Now test for independence using ANOVA (an F test). Your three groups are Democrats, Independents, and Republicans. The average age for a Democrat is 43.3, for an Independent it’s 44.6, and for a Republican it’s 45.1. The standard deviations of each are D: 9.1, I: 9.2, R: 9.2. The overall mean age is 44.2. Do the F test by hand, again showing each step.
Check your results in R using simulated data. Generate a simulated dataset by creating three vectors: Democrats, Republicans, and Independents. Each vector should be a list of ages, each with a length equal to the number of Democrats, Independents, and Republicans in the table above, and the appropriate mean and sd based on 2.a (use rnorm to generate the vectors). Combine all three into a single dataframe with two variables: age, and a factor that specifies D, I, or R. Then conduct an F test using R’s aov function on that data and compare the results to 2.a. Note that your results may not exactly match 2a either quantitatively or qualitatively.
Here is the summary of the F-Test analysis
N total samples in G different groups of one same parameter x : \[(\bar{x_1},s_1,n_1),(\bar{x_1},s_1,n_1),...,(\bar{x_g},s_g,n_g) \] Null Hypothesis:
\[H_0 = \mu_1=\mu_2=...=\mu_g=\bar{x}(average\,of\,all\,samples)\]
(That means that the paramter x in all those differnt group are the same, no dependency in x to any group.) \[H_a = at\,least\,one\,group\,has\,different\,response\,to\,x.\] (That means There could be some dependency between the parameter and anyone of the goups.)
\[F-statistic = \frac{average\,variance\,between\,groups}{average\,variance\,within\,groups}\]
N=total number of all data G=the number of groups
\[average\,variance\,between\,groups=\frac{n_1(\bar{x_1}-\bar{x})^2+...+n_G(\bar{x_G}-\bar{x})^2}{G-1}\] \[average\,variance\,within\,groups=\frac{(n_1-1)\times (s_1^2)+...+(n_1-1)\times (s_1^2)}{N-G}\]
degree of freedoms: \[df1=G-1\] \[df2=N-G\]

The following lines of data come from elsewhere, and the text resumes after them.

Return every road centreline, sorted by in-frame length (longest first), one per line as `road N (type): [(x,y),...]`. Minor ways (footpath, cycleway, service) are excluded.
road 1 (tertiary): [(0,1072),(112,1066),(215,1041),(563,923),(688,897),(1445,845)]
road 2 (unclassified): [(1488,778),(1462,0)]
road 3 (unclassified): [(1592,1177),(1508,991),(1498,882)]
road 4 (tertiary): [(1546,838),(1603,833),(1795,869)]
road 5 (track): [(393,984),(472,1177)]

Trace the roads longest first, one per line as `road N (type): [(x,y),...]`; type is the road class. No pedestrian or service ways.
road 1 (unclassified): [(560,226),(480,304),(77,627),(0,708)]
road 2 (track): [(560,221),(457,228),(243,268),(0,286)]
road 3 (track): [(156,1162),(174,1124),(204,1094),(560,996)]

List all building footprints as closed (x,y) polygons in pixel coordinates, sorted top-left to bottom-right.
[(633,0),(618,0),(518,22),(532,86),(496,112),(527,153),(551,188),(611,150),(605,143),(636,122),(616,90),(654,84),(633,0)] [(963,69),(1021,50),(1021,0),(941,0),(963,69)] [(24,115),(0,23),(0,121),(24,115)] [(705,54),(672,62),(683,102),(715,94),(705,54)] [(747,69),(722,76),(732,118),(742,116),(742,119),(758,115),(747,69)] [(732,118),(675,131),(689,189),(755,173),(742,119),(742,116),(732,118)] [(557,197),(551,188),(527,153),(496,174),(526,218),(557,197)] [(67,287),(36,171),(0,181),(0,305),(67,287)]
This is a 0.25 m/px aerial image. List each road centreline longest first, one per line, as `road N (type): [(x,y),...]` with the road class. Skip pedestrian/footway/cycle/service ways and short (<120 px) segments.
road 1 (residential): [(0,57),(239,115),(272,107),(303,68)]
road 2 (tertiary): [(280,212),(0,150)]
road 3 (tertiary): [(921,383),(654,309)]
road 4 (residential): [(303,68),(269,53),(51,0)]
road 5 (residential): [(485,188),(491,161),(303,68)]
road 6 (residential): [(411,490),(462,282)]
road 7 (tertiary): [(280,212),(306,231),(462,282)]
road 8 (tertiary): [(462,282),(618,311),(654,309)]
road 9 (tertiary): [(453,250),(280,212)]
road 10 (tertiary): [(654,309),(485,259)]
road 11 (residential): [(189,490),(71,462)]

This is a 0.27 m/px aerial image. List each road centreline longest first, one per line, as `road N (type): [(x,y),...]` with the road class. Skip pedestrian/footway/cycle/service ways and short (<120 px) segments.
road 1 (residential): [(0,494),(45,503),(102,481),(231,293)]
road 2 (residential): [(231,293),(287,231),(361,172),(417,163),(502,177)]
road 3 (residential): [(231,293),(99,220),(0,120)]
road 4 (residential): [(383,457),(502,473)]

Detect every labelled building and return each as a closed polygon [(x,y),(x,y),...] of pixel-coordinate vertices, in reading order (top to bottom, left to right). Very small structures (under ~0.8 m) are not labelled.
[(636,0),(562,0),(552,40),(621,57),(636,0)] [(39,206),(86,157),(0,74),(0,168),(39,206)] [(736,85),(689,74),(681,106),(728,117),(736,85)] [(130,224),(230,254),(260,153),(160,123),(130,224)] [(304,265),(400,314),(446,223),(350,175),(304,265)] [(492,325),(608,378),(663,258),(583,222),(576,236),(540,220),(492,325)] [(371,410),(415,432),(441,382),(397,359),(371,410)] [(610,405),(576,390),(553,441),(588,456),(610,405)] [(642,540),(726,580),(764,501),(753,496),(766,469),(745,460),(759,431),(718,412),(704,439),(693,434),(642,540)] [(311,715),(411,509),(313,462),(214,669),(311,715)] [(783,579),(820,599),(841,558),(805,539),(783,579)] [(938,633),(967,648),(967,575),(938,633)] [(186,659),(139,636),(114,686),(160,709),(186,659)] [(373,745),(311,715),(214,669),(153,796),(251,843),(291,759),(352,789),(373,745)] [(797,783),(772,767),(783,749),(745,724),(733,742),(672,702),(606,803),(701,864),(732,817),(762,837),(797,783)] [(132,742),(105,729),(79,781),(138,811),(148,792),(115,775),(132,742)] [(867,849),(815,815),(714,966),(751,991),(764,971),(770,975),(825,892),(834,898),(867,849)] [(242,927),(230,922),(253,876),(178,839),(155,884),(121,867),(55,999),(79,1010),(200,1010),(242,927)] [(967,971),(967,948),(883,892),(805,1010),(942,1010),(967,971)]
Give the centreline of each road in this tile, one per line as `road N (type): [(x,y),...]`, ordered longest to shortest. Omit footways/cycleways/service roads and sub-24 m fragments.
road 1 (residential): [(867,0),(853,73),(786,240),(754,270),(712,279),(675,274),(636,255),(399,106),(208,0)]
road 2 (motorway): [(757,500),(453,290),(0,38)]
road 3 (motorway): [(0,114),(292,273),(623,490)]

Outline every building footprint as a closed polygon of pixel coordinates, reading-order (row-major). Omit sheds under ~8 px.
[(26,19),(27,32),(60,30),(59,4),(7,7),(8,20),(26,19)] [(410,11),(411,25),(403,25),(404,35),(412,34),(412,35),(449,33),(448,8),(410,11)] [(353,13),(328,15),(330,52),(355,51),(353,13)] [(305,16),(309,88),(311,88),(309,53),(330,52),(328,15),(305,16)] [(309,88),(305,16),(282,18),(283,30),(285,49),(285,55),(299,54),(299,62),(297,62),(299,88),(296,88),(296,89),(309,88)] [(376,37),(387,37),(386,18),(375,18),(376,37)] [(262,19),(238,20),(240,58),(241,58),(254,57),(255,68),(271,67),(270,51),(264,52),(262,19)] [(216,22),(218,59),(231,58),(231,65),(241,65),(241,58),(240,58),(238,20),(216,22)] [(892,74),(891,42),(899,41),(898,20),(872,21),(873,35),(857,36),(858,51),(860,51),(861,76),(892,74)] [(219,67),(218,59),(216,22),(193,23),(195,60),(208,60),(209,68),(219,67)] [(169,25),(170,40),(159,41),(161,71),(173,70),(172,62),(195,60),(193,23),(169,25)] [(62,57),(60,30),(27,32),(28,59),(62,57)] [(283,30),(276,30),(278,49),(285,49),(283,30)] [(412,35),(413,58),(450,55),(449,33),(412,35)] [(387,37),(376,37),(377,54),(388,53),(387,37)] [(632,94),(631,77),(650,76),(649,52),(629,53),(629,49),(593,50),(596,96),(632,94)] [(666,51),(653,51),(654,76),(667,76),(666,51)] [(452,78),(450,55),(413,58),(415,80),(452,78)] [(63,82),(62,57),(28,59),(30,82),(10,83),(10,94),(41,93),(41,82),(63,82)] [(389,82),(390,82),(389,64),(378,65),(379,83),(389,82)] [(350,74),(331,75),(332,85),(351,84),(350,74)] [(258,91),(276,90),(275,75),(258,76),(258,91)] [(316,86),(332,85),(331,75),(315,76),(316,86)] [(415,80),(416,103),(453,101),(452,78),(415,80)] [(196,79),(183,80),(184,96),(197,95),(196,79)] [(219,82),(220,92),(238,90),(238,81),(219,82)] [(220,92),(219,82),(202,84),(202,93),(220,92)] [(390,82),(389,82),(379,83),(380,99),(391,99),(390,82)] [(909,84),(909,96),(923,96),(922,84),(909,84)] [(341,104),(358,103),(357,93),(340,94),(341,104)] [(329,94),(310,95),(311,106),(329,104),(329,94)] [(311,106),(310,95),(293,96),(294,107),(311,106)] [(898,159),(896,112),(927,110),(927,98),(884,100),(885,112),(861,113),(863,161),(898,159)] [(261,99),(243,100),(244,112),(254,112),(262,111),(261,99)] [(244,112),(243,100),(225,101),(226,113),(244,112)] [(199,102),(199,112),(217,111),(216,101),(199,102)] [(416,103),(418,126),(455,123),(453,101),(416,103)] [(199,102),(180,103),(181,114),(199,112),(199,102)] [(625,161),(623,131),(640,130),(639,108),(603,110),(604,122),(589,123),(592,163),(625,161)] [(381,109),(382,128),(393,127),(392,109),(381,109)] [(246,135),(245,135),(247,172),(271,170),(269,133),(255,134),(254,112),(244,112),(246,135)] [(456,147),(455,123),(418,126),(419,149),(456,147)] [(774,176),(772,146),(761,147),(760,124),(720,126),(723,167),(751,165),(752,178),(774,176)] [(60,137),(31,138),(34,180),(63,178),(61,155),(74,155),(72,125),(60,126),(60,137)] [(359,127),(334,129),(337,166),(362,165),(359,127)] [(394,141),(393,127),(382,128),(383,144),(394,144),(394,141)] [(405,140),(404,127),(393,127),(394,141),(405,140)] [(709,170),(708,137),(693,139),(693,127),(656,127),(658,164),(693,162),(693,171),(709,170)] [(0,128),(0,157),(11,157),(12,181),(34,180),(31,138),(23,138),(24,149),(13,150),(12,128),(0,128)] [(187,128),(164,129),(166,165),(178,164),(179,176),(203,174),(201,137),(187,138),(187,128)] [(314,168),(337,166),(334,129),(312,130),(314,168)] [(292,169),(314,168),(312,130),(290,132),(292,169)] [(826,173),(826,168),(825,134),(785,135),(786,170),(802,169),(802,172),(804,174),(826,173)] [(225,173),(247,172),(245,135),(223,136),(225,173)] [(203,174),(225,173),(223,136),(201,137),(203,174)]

========================================================================================
Democrates(mean=43.3,s=9.1,n=302) Independent(mean=44.6,s=9.2,n=212) Republicans(mean=45.1,s=9.2,n=278) Overal Mean=44.2 N=792, G=3
\[ average\,variance\,between\,groups=\frac{302\times(43.3-44.2)^2+212\times(44-44.2)^2+278\times(45.1-44.2)^2 }{3-1}=239.14 \] \[ average\,variance\,within\,groups =\frac{(302-1)\times (9.1^2)+(212-1)\times (9.2^2)+(278-1)\times(9.2^2)}{792-3}= 83.94\]
\[F-statistic=\frac{239.14}{83.94}=2.85\] \[df1=3-1=2\] \[df2=792-3=789\]
pf(2.85,2,789)
## [1] 0.94156
qf(0.95,2,789)
## [1] 3.007136
Assuming 0.05 error, still we are UNABLE to reject the null hypothesis (0.94<0.95).But it is very close. That mean we can say with the error of 0.07 the null hypothesis is rejected. Lets do the F-Test:
Democrates<-rnorm(302,43.3,901)
Independents<-rnorm(212,44.6,9.2)
Republicans<-rnorm(278,45.1,9.2)
DD<-cbind("D",Democrates)
II<-cbind("I",Independents)
RR<-cbind("R",Republicans)
age_party<-rbind(DD,II,RR)
age_party<-cbind(as.factor(age_party[,1]),as.numeric(age_party[,2]))
DF<-data.frame(age_party)
head(DF)
## X1 X2
## 1 1 113.8986
## 2 1 1028.3195
## 3 1 1412.8721
## 4 1 -309.5607
## 5 1 1369.3077
## 6 1 -1880.6034
aov.ex<-aov(DF[,2]~DF[,1],data=DF)
summary(aov.ex)
## Df Sum Sq Mean Sq F value Pr(>F)
## DF[, 1] 1 1264578 1264578 4.006 0.0457 *
## Residuals 790 249408872 315707
## ---
## Signif. codes: 0 '***' 0.001 '**' 0.01 '*' 0.05 '.' 0.1 ' ' 1
Results will change significantly any time we run this code. However, it shows how we can determine dependency of age with party inclination with statistical purposes. We assume the Null hypotheis that there is no dependency and try to reject it.